MADRID, Spain - Plants like being talked to, right? Well, Spanish researchers want to know if yeast used to age sherry grows better with music loosely based on its own DNA.

      This odd marriage of wine and song is too young for a firm verdict, but there are hints the yeast likes it. The yeast cells floating to the top of wine casks to cushion against the damaging effects of air seem more organized.

      ``The more uniform and thicker the layer, the better, because the wine is more protected,'' the lead researcher, enologist Maria Isabel Estevez, said in Associated Press interview Tuesday. She stressed, however, that the data is only preliminary.

      Turning genes - human and microbic - into music is the brainchild of a team led by Aurora Sanchez Sousa, a piano-playing microbiologist at Madrid's Ramon y Cajal Hospital.

      Intrigued by the effect music has on people's moods, last year the team transformed snippets of genetic code into music by arbitrarily assigning tones from the do-re-mi scale to four key building blocks of DNA's double helix.

      The exercise was just for fun, and yielded what the team called an audio version of the blueprint for life.

      Those four units are called nucleotides, and distinguished by which of four bases they contain - adenine, guanine, thymine or cytosine. Thus, a string of code that reads, say, AGCTATACGAT, for a geneticist became the base line of music that Sanchez Sousa and a team of professionals embellished with melodies.

      The resulting 10-tune CD and a later work from Sanchez Sousa's team pleased Spanish sherry mogul Jose Estevez so much he got to thinking.

      If yeast cells that turn sugar into alcohol are affected by external factors like temperature and humidity, and the cells are just as alive as musically vulnerable humans, might not there be one more way to keep the yeast happy?

      ``He asked if music might not also affect his wines,'' Sanchez Sousa said in an interview.

      So her team translated yeast genes into four songs, and composed one more tune based on Estevez's own DNA. ``It has a sort of Andalusian flair,'' she said, alluding to the flamenco-rich southern region that is Estevez's home and the hub of Spain's sherry industry.
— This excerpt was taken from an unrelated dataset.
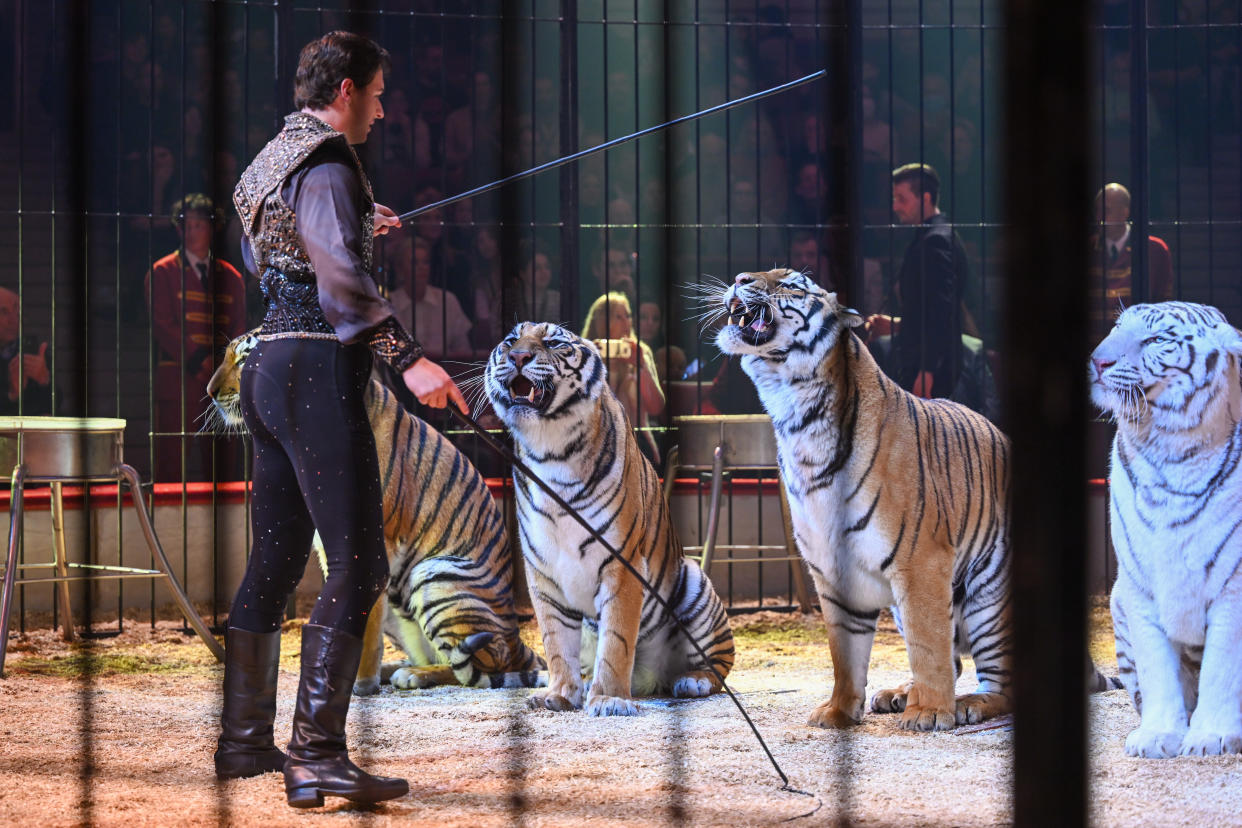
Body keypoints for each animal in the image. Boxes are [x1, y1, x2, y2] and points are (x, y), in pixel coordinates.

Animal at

One of the yeast songs has a jazzy slant.

      Enter the winemakers. At the Estevez vineyard in Jerez de la Frontera in southern Spain, speakers were hung from the ceiling of a warehouse where casks of sherry age.
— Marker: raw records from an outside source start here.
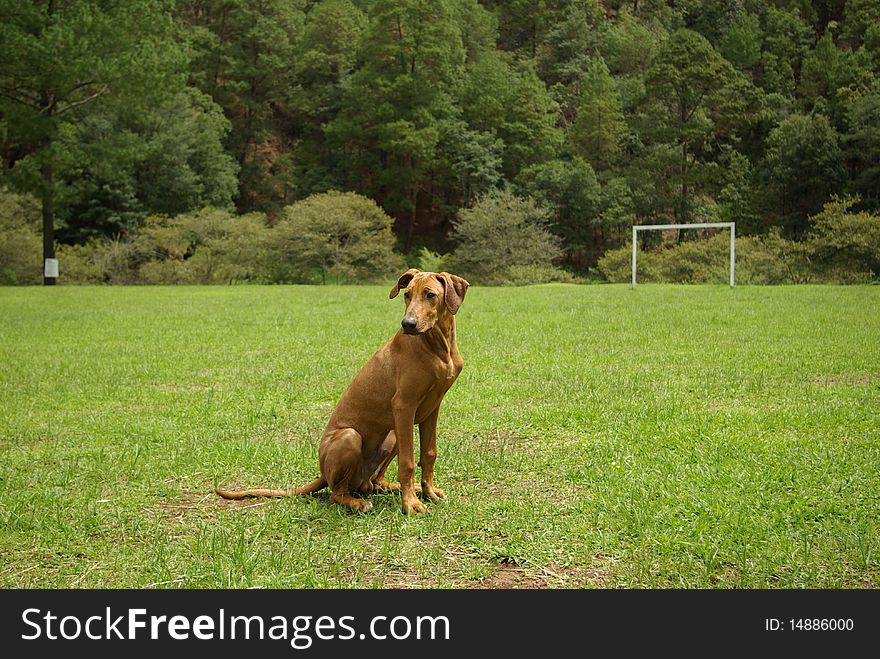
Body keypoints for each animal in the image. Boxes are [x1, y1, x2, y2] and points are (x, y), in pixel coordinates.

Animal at [215, 270, 468, 516]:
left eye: (430, 295)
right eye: (407, 295)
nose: (408, 324)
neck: (438, 345)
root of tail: (323, 474)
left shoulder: (432, 408)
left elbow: (429, 454)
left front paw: (428, 491)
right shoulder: (403, 406)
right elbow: (408, 462)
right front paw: (411, 504)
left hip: (392, 434)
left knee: (373, 482)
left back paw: (393, 487)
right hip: (351, 436)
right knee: (336, 494)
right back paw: (357, 503)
      For the past two months, the yeast-gene music has played softly over those speakers everyday from about 9 a.m. to 7 p.m., said enologist Estevez, the boss's daughter.

      ``The music is beautiful,'' she said. ``It is a very pleasant, relaxing melody.''

      Inside the casks, yeast floats to the top and forms a milky-white layer that protects the wine from the damaging effects of oxygen. And lo and behold, the yeast does seem to be reacting to the soothing sound of its own DNA.

      With music, that layer seems to be uniform, compared to the more scattershot formation of yeast subjected to silence, Estevez said.

      She stressed the data is nowhere near enough for a firm conclusion. The sherry being tinkered with needs to age for three years, and the music only just started.

      ``We have a lot to investigate,'' she said. ``This will take time.''

      A leading Spanish winemaker from outside the project noted there was no scientific literature to compare it against, but said it still seemed worth pursuing.

      ``At first glance it seems a bit strange,'' said Carlos Bujanda Fernandez de Pierola, chief winemaker and owner of a vineyard named after him in Rioja, Spain's main winemaking region.

      But past research has focused on how organisms' reproductive mechanisms respond to music and other stimuli. ``And studying that angle is interesting, too, because you always have to discover things and behaviors we do not know about,'' he said.